Start of DATA EXTRACTS

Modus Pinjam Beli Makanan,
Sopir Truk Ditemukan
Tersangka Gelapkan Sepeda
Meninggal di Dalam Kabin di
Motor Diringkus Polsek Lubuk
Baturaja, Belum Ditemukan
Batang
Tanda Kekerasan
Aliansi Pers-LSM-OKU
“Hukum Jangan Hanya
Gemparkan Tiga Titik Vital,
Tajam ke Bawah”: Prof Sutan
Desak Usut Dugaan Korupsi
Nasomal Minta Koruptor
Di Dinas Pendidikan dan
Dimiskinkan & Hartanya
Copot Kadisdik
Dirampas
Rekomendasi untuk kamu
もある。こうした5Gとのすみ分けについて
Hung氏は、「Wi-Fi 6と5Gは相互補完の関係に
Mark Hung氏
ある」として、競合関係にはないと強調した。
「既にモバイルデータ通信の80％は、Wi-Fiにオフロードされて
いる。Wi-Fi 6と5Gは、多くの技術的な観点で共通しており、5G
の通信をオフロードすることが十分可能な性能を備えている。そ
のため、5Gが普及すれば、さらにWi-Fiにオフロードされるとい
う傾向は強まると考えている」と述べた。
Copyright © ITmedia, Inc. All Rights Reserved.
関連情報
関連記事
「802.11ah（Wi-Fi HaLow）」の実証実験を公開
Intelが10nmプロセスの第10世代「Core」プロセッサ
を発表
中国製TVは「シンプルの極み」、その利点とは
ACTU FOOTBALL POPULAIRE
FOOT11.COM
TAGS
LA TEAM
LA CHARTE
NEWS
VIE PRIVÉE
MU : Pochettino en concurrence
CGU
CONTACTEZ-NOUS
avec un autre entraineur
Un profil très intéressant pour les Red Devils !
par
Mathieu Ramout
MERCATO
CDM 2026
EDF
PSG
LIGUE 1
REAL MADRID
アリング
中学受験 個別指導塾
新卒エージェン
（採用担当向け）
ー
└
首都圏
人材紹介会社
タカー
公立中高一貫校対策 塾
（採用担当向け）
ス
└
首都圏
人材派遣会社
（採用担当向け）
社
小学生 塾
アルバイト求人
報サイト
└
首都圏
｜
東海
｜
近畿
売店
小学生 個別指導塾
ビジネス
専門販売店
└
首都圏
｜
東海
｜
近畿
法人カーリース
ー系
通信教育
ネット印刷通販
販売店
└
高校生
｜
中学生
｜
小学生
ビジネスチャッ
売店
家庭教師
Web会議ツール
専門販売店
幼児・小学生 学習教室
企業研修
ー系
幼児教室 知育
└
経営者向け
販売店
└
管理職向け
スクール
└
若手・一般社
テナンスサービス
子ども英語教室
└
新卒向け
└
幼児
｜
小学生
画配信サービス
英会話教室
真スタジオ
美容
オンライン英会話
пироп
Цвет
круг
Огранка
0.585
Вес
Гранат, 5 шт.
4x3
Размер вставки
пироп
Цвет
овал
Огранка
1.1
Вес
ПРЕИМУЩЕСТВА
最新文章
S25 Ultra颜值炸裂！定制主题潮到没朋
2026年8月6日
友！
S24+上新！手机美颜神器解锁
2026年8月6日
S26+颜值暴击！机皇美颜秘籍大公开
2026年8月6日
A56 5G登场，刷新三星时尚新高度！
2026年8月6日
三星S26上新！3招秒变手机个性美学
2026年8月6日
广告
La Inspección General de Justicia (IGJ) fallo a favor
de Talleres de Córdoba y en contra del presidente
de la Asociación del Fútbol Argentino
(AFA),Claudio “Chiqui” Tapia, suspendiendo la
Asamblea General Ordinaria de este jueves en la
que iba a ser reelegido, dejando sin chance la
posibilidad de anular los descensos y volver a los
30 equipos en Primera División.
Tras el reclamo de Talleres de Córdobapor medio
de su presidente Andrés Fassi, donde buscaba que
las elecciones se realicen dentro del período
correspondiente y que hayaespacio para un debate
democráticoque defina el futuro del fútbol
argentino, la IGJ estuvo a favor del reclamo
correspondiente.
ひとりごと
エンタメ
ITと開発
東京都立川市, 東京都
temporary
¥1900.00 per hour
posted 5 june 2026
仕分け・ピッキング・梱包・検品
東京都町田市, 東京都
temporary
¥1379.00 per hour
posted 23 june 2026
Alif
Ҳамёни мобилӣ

End of DATA EXTRACTS

_EXERCISE_: Keep every word the same and copy out all of the entries.

_WRITTEN ANSWER_:
Modus Pinjam Beli Makanan,
Sopir Truk Ditemukan
Tersangka Gelapkan Sepeda
Meninggal di Dalam Kabin di
Motor Diringkus Polsek Lubuk
Baturaja, Belum Ditemukan
Batang
Tanda Kekerasan
Aliansi Pers-LSM-OKU
“Hukum Jangan Hanya
Gemparkan Tiga Titik Vital,
Tajam ke Bawah”: Prof Sutan
Desak Usut Dugaan Korupsi
Nasomal Minta Koruptor
Di Dinas Pendidikan dan
Dimiskinkan & Hartanya
Copot Kadisdik
Dirampas
Rekomendasi untuk kamu
もある。こうした5Gとのすみ分けについて
Hung氏は、「Wi-Fi 6と5Gは相互補完の関係に
Mark Hung氏
ある」として、競合関係にはないと強調した。
「既にモバイルデータ通信の80％は、Wi-Fiにオフロードされて
いる。Wi-Fi 6と5Gは、多くの技術的な観点で共通しており、5G
の通信をオフロードすることが十分可能な性能を備えている。そ
のため、5Gが普及すれば、さらにWi-Fiにオフロードされるとい
う傾向は強まると考えている」と述べた。
Copyright © ITmedia, Inc. All Rights Reserved.
関連情報
関連記事
「802.11ah（Wi-Fi HaLow）」の実証実験を公開
Intelが10nmプロセスの第10世代「Core」プロセッサ
を発表
中国製TVは「シンプルの極み」、その利点とは
ACTU FOOTBALL POPULAIRE
FOOT11.COM
TAGS
LA TEAM
LA CHARTE
NEWS
VIE PRIVÉE
MU : Pochettino en concurrence
CGU
CONTACTEZ-NOUS
avec un autre entraineur
Un profil très intéressant pour les Red Devils !
par
Mathieu Ramout
MERCATO
CDM 2026
EDF
PSG
LIGUE 1
REAL MADRID
アリング
中学受験 個別指導塾
新卒エージェン
（採用担当向け）
ー
└
首都圏
人材紹介会社
タカー
公立中高一貫校対策 塾
（採用担当向け）
ス
└
首都圏
人材派遣会社
（採用担当向け）
社
小学生 塾
アルバイト求人
報サイト
└
首都圏
｜
東海
｜
近畿
売店
小学生 個別指導塾
ビジネス
専門販売店
└
首都圏
｜
東海
｜
近畿
法人カーリース
ー系
通信教育
ネット印刷通販
販売店
└
高校生
｜
中学生
｜
小学生
ビジネスチャッ
売店
家庭教師
Web会議ツール
専門販売店
幼児・小学生 学習教室
企業研修
ー系
幼児教室 知育
└
経営者向け
販売店
└
管理職向け
スクール
└
若手・一般社
テナンスサービス
子ども英語教室
└
新卒向け
└
幼児
｜
小学生
画配信サービス
英会話教室
真スタジオ
美容
オンライン英会話
пироп
Цвет
круг
Огранка
0.585
Вес
Гранат, 5 шт.
4x3
Размер вставки
пироп
Цвет
овал
Огранка
1.1
Вес
ПРЕИМУЩЕСТВА
最新文章
S25 Ultra颜值炸裂！定制主题潮到没朋
2026年8月6日
友！
S24+上新！手机美颜神器解锁
2026年8月6日
S26+颜值暴击！机皇美颜秘籍大公开
2026年8月6日
A56 5G登场，刷新三星时尚新高度！
2026年8月6日
三星S26上新！3招秒变手机个性美学
2026年8月6日
广告
La Inspección General de Justicia (IGJ) fallo a favor
de Talleres de Córdoba y en contra del presidente
de la Asociación del Fútbol Argentino
(AFA),Claudio “Chiqui” Tapia, suspendiendo la
Asamblea General Ordinaria de este jueves en la
que iba a ser reelegido, dejando sin chance la
posibilidad de anular los descensos y volver a los
30 equipos en Primera División.
Tras el reclamo de Talleres de Córdobapor medio
de su presidente Andrés Fassi, donde buscaba que
las elecciones se realicen dentro del período
correspondiente y que hayaespacio para un debate
democráticoque defina el futuro del fútbol
argentino, la IGJ estuvo a favor del reclamo
correspondiente.
ひとりごと
エンタメ
ITと開発
東京都立川市, 東京都
temporary
¥1900.00 per hour
posted 5 june 2026
仕分け・ピッキング・梱包・検品
東京都町田市, 東京都
temporary
¥1379.00 per hour
posted 23 june 2026
Alif
Ҳамёни мобилӣ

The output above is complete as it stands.